Goal of the exercise: Which lines of the entries below include "souvent"? List them all.

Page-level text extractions
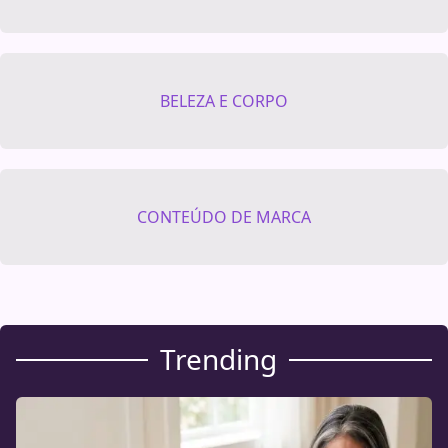
BELEZA E CORPO
CONTEÚDO DE MARCA
Trending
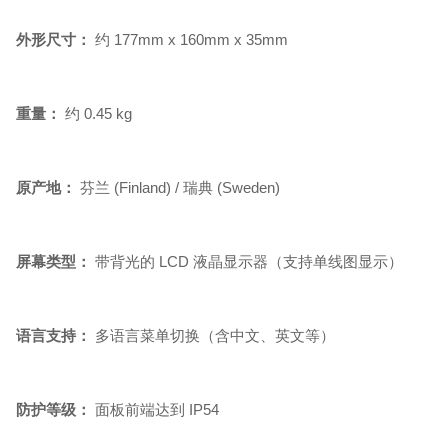
外形尺寸：
约 177mm x 160mm x 35mm
重量：
约 0.45 kg
原产地：
芬兰 (Finland) / 瑞典 (Sweden)
屏幕类型：
带背光的 LCD 液晶显示器（支持单线图显示）
语言支持：
多语言菜单切换（含中文、英文等）
防护等级：
面板前端达到 IP54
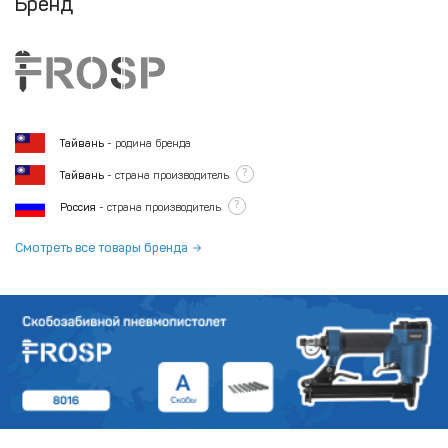
Бренд
Тайвань
- родина бренда
?
Тайвань
- страна производитель
?
Россия
- страна производитель
Смотреть все товары бренда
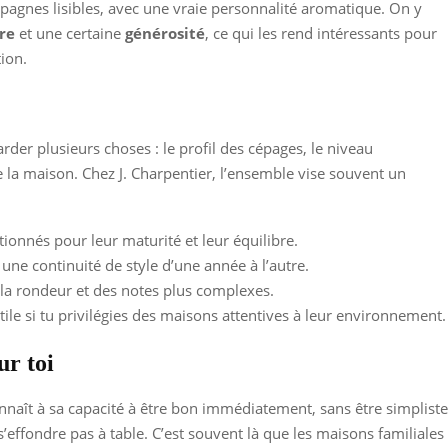
agnes lisibles, avec une vraie personnalité aromatique. On y
re
et une certaine
générosité
, ce qui les rend intéressants pour
tion.
der plusieurs choses : le profil des cépages, le niveau
e la maison. Chez J. Charpentier, l’ensemble vise souvent un
ctionnés pour leur maturité et leur équilibre.
 une continuité de style d’une année à l’autre.
 la rondeur et des notes plus complexes.
tile si tu privilégies des maisons attentives à leur environnement.
ur toi
aît à sa capacité à être bon immédiatement, sans être simpliste
e s’effondre pas à table. C’est souvent là que les maisons familia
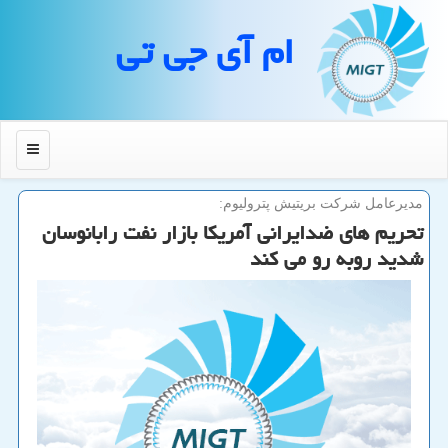
ام آی جی تی
منو
مدیرعامل شركت بریتیش پترولیوم:
تحریم های ضدایرانی آمریكا بازار نفت رابانوسان
شدید روبه رو می كند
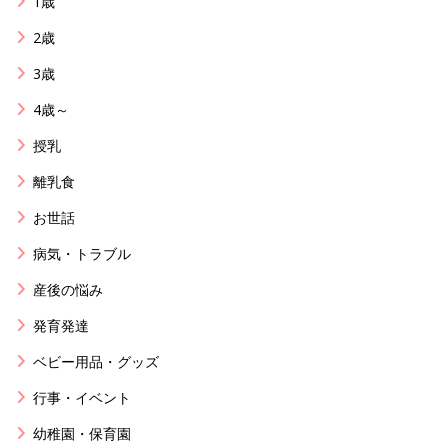
1歳
2歳
3歳
4歳～
授乳
離乳食
お世話
病気・トラブル
産後の悩み
発育発達
ベビー用品・グッズ
行事・イベント
幼稚園・保育園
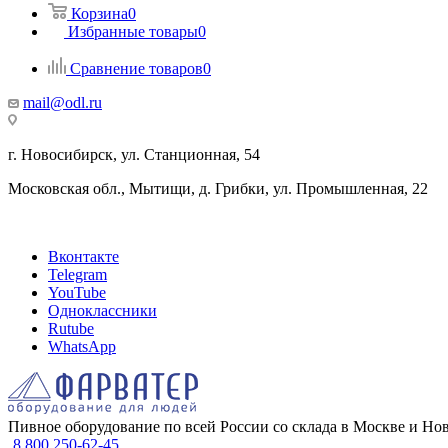
Корзина
0
Избранные товары
0
Сравнение товаров
0
mail@odl.ru
г. Новосибирск, ул. Станционная, 54
Московская обл., Мытищи, д. Грибки, ул. Промышленная, 22
Вконтакте
Telegram
YouTube
Одноклассники
Rutube
WhatsApp
Пивное оборудование по всей России со склада в Москве и Но
8 800 250-62-45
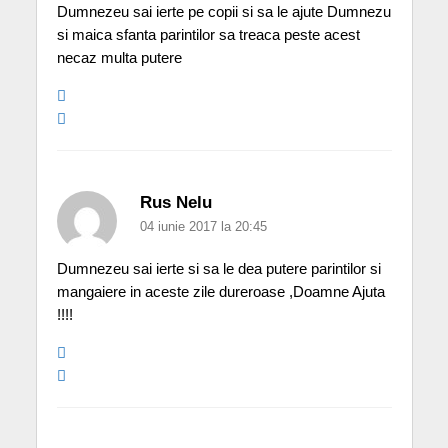
Dumnezeu sai ierte pe copii si sa le ajute Dumnezu
si maica sfanta parintilor sa treaca peste acest
necaz multa putere
Rus Nelu
04 iunie 2017 la 20:45
Dumnezeu sai ierte si sa le dea putere parintilor si
mangaiere in aceste zile dureroase ,Doamne Ajuta
!!!!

Task solution:
e la maison. Chez J. Charpentier, l’ensemble vise souvent un
e s’effondre pas à table. C’est souvent là que les maisons familia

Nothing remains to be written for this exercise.